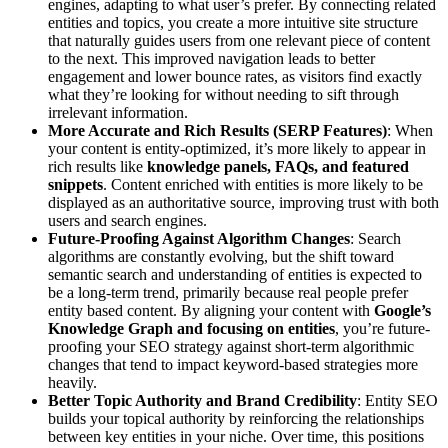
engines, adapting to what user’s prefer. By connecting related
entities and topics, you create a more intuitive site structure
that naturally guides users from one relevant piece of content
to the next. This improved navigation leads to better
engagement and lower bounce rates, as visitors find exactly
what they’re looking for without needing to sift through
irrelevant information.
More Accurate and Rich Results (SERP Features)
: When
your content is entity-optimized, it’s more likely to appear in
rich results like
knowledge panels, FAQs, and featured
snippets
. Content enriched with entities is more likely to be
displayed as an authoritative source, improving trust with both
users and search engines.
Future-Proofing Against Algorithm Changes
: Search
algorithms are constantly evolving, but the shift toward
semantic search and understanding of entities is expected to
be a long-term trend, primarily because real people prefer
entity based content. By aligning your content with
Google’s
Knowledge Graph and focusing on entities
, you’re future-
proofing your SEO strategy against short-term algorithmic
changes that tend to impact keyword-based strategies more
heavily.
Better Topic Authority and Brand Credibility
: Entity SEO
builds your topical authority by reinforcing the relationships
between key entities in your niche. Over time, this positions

* * *

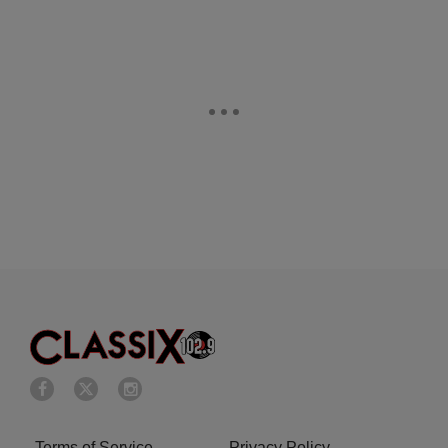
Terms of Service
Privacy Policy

---

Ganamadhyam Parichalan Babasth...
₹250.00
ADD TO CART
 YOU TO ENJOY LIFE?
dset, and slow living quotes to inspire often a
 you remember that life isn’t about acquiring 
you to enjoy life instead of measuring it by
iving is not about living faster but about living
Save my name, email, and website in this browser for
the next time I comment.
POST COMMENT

# Task goal:
Each line above with the word "next" must be returned.

# Problem solution:
to the next. This improved navigation leads to better
the next time I comment.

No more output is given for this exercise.